Anyway, my thoughts already turning to spring and the garden, which looks like a piece of wasteground right now :( :( .And of course the garden and warmer weather makes me thing of the smoker and getting it going. I confess it hasn't been used since about September now, and thanks to the sudden accident i never got it packed away for winter and its sat outside rusting a little (under a tarp so not terminal).

So hopefully if my legs allow, i think i need to give the UDS some serious TLC, In fact it will most likely be a full rebuild, i guess best plan is to strip off the chrome parts taking it back to a bare drum again and then sanding and respraying the drum again, and then rebuild it up. Hopefully everything is salvageable else i be building a new one!

So yea, hope to be back smoking again this year, i shall get it rebuilt over the next 5-6weeks and then come April-ish i can get smoking again..


----------



## smokin monkey (Feb 18, 2016)

Hi Euro, sounds like a very bad accident you had. Glad to see you survived it and now you think its time to get back to normal. 
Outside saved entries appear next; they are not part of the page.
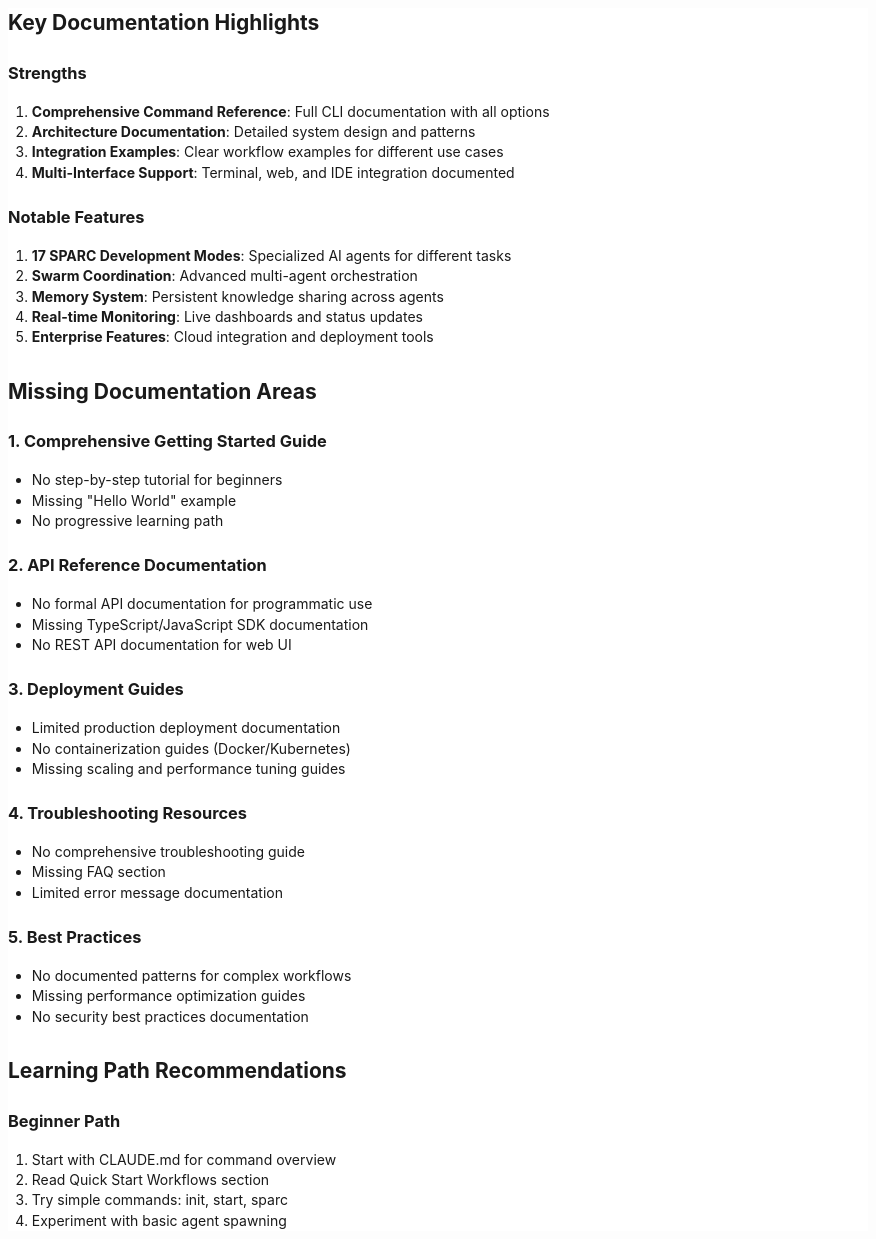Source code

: ## Key Documentation Highlights

### Strengths
1. **Comprehensive Command Reference**: Full CLI documentation with all options
2. **Architecture Documentation**: Detailed system design and patterns
3. **Integration Examples**: Clear workflow examples for different use cases
4. **Multi-Interface Support**: Terminal, web, and IDE integration documented

### Notable Features
1. **17 SPARC Development Modes**: Specialized AI agents for different tasks
2. **Swarm Coordination**: Advanced multi-agent orchestration
3. **Memory System**: Persistent knowledge sharing across agents
4. **Real-time Monitoring**: Live dashboards and status updates
5. **Enterprise Features**: Cloud integration and deployment tools

## Missing Documentation Areas

### 1. Comprehensive Getting Started Guide
- No step-by-step tutorial for beginners
- Missing "Hello World" example
- No progressive learning path

### 2. API Reference Documentation
- No formal API documentation for programmatic use
- Missing TypeScript/JavaScript SDK documentation
- No REST API documentation for web UI

### 3. Deployment Guides
- Limited production deployment documentation
- No containerization guides (Docker/Kubernetes)
- Missing scaling and performance tuning guides

### 4. Troubleshooting Resources
- No comprehensive troubleshooting guide
- Missing FAQ section
- Limited error message documentation

### 5. Best Practices
- No documented patterns for complex workflows
- Missing performance optimization guides
- No security best practices documentation

## Learning Path Recommendations

### Beginner Path
1. Start with CLAUDE.md for command overview
2. Read Quick Start Workflows section
3. Try simple commands: init, start, sparc
4. Experiment with basic agent spawning
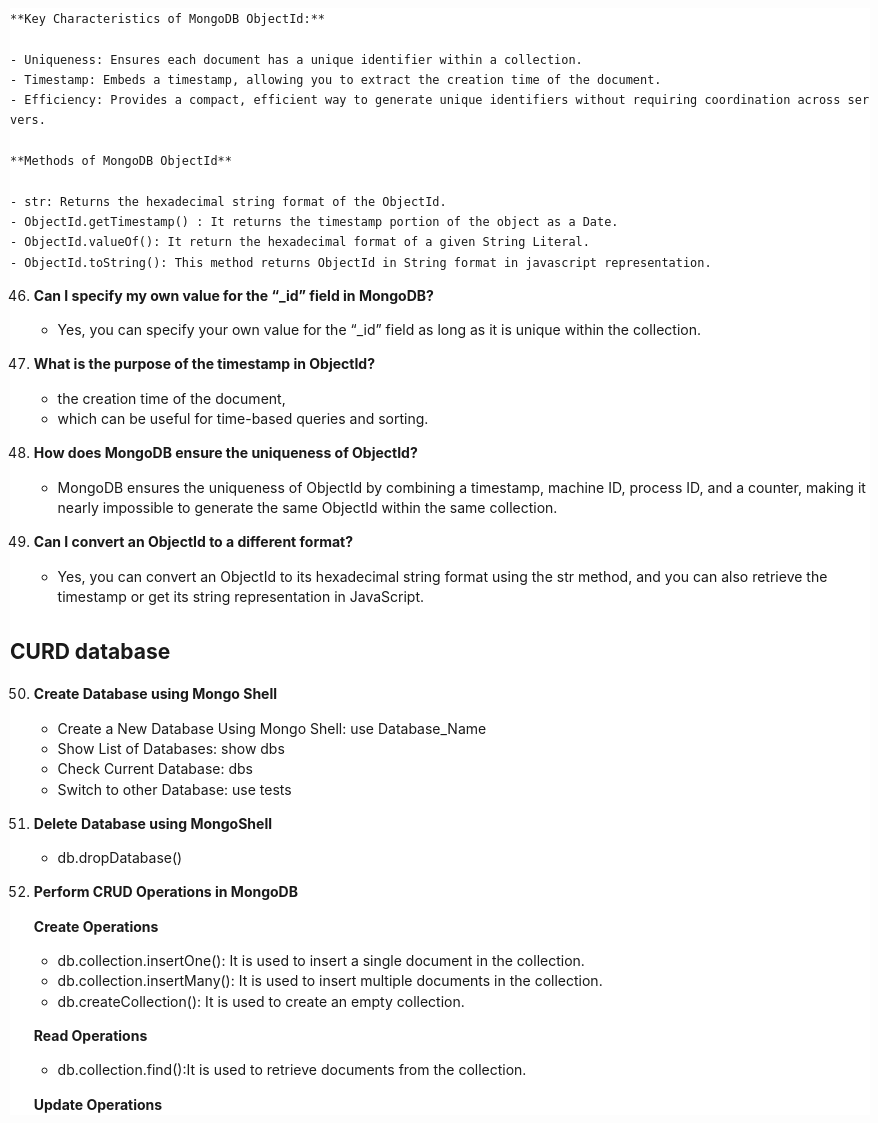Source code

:     **Key Characteristics of MongoDB ObjectId:**

    - Uniqueness: Ensures each document has a unique identifier within a collection.
    - Timestamp: Embeds a timestamp, allowing you to extract the creation time of the document.
    - Efficiency: Provides a compact, efficient way to generate unique identifiers without requiring coordination across servers.

    **Methods of MongoDB ObjectId**

    - str: Returns the hexadecimal string format of the ObjectId.
    - ObjectId.getTimestamp() : It returns the timestamp portion of the object as a Date.
    - ObjectId.valueOf(): It return the hexadecimal format of a given String Literal.
    - ObjectId.toString(): This method returns ObjectId in String format in javascript representation.

46. **Can I specify my own value for the “\_id” field in MongoDB?**

    - Yes, you can specify your own value for the “\_id” field as long as it is unique within the collection.

47. **What is the purpose of the timestamp in ObjectId?**

    - the creation time of the document,
    - which can be useful for time-based queries and sorting.

48. **How does MongoDB ensure the uniqueness of ObjectId?**

    - MongoDB ensures the uniqueness of ObjectId by combining a timestamp, machine ID, process ID, and a counter, making it nearly impossible to generate the same ObjectId within the same collection.

49. **Can I convert an ObjectId to a different format?**

    - Yes, you can convert an ObjectId to its hexadecimal string format using the str method, and you can also retrieve the timestamp or get its string representation in JavaScript.

## CURD database

50. **Create Database using Mongo Shell**

    - Create a New Database Using Mongo Shell: use Database_Name
    - Show List of Databases: show dbs
    - Check Current Database: dbs
    - Switch to other Database: use tests

51. **Delete Database using MongoShell**

    - db.dropDatabase()

52. **Perform CRUD Operations in MongoDB**

    **Create Operations**

    - db.collection.insertOne(): It is used to insert a single document in the collection.
    - db.collection.insertMany(): It is used to insert multiple documents in the collection.
    - db.createCollection(): It is used to create an empty collection.

    **Read Operations**

    - db.collection.find():It is used to retrieve documents from the collection.

    **Update Operations**
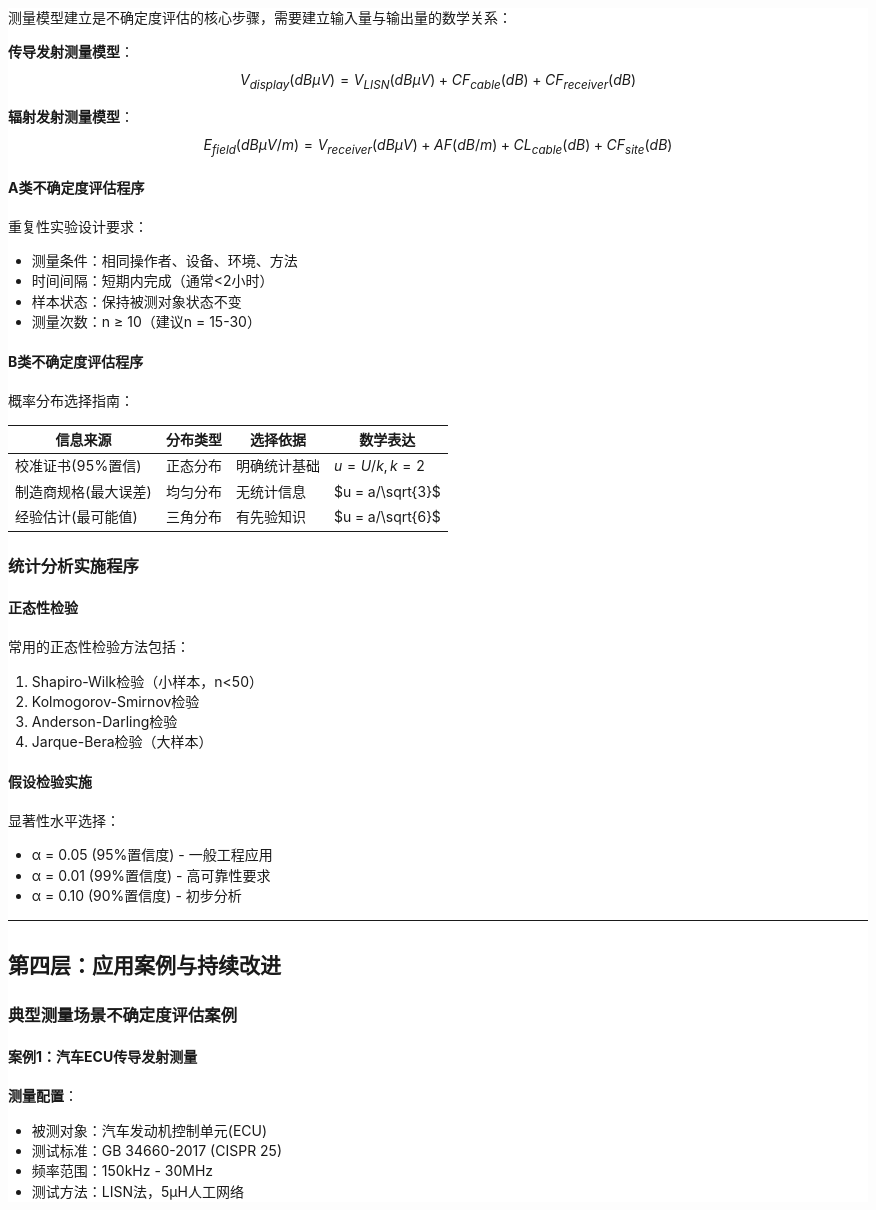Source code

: 测量模型建立是不确定度评估的核心步骤，需要建立输入量与输出量的数学关系：

**传导发射测量模型**：
$$V_{display}(dB\mu V) = V_{LISN}(dB\mu V) + CF_{cable}(dB) + CF_{receiver}(dB)$$

**辐射发射测量模型**：
$$E_{field}(dB\mu V/m) = V_{receiver}(dB\mu V) + AF(dB/m) + CL_{cable}(dB) + CF_{site}(dB)$$

#### A类不确定度评估程序

重复性实验设计要求：
- 测量条件：相同操作者、设备、环境、方法
- 时间间隔：短期内完成（通常<2小时）
- 样本状态：保持被测对象状态不变
- 测量次数：n ≥ 10（建议n = 15-30）

#### B类不确定度评估程序

概率分布选择指南：

| 信息来源 | 分布类型 | 选择依据 | 数学表达 |
|---------|----------|----------|----------|
| 校准证书(95%置信) | 正态分布 | 明确统计基础 | $u = U/k, k=2$ |
| 制造商规格(最大误差) | 均匀分布 | 无统计信息 | $u = a/\sqrt{3}$ |
| 经验估计(最可能值) | 三角分布 | 有先验知识 | $u = a/\sqrt{6}$ |

### 统计分析实施程序

#### 正态性检验

常用的正态性检验方法包括：
1. Shapiro-Wilk检验（小样本，n<50）
2. Kolmogorov-Smirnov检验
3. Anderson-Darling检验
4. Jarque-Bera检验（大样本）

#### 假设检验实施

显著性水平选择：
- α = 0.05 (95%置信度) - 一般工程应用
- α = 0.01 (99%置信度) - 高可靠性要求
- α = 0.10 (90%置信度) - 初步分析

---

## 第四层：应用案例与持续改进

### 典型测量场景不确定度评估案例

#### 案例1：汽车ECU传导发射测量

**测量配置**：
- 被测对象：汽车发动机控制单元(ECU)
- 测试标准：GB 34660-2017 (CISPR 25)
- 频率范围：150kHz - 30MHz  
- 测试方法：LISN法，5µH人工网络
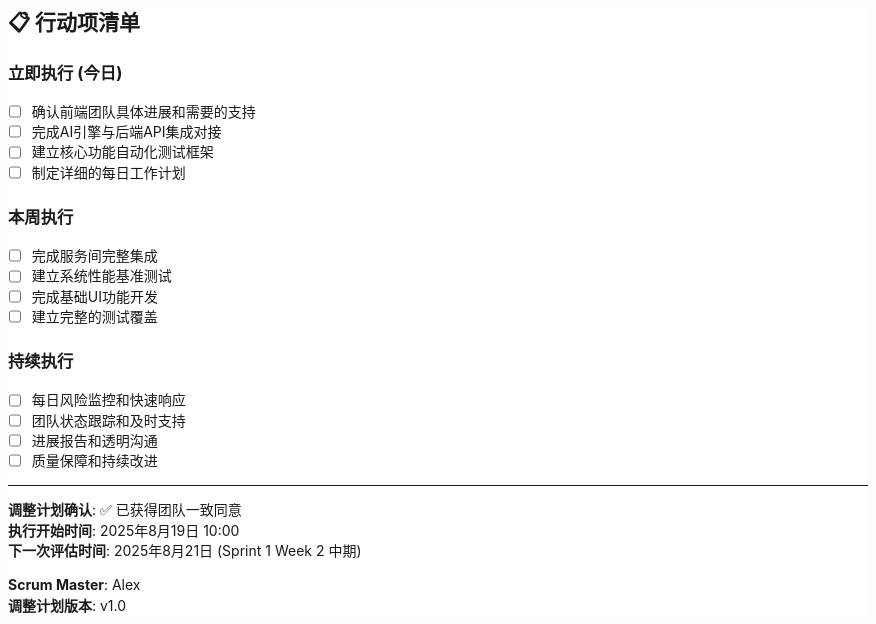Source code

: 
## 📋 行动项清单

### 立即执行 (今日)
- [ ] 确认前端团队具体进展和需要的支持
- [ ] 完成AI引擎与后端API集成对接
- [ ] 建立核心功能自动化测试框架
- [ ] 制定详细的每日工作计划

### 本周执行
- [ ] 完成服务间完整集成
- [ ] 建立系统性能基准测试
- [ ] 完成基础UI功能开发
- [ ] 建立完整的测试覆盖

### 持续执行
- [ ] 每日风险监控和快速响应
- [ ] 团队状态跟踪和及时支持
- [ ] 进展报告和透明沟通
- [ ] 质量保障和持续改进

---

**调整计划确认**: ✅ 已获得团队一致同意  
**执行开始时间**: 2025年8月19日 10:00  
**下一次评估时间**: 2025年8月21日 (Sprint 1 Week 2 中期)

**Scrum Master**: Alex  
**调整计划版本**: v1.0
Look forward to seeing the rebuild and some of your BBQ's

[emoji]128077[/emoji][emoji]128077[/emoji]


----------



## euromir (Feb 18, 2016)

Yes not the best few months, Public Firework Display that went wrong is all i say LOL

I hope to get a start on the UDS next week, unbolting it all and that.


----------



## wade (Feb 19, 2016)

Hi Lee

That does not sound good. I used to run a professional firework display company and that should never happen. Was it a large professional display or a small locally organised event near Cranbrook?

Glad to hear that you are on the mend. Let me know if I can be of any help with getting you back up and BBQing 
	

	
	
		
		



		
			






  

Wade


----------



## euromir (Feb 19, 2016)

Wade said:


> Hi Lee
> 
> That does not sound good. I used to run a professional firework display company and that should never happen. Was it a large professional display or a small locally organised event near Cranbrook?
> 
> ...


Yes, im involved in professional pyro too (not on day of accident) as i think we discussed previously so i can safely say it was just a freak accident mainly, Chinese Cat4 cake malfunctioned and fired in every direction but mainly mine! Only possible fault is safety distances too short. But anyway wont go into detail please as legal action ongoing,..
 

Thanks for offer, This year i hope to actually get more BBQing done, Confess onlt used my UDS 5-6 times last year and only Chicken or burgers, so really need get doing some proper smoking!


----------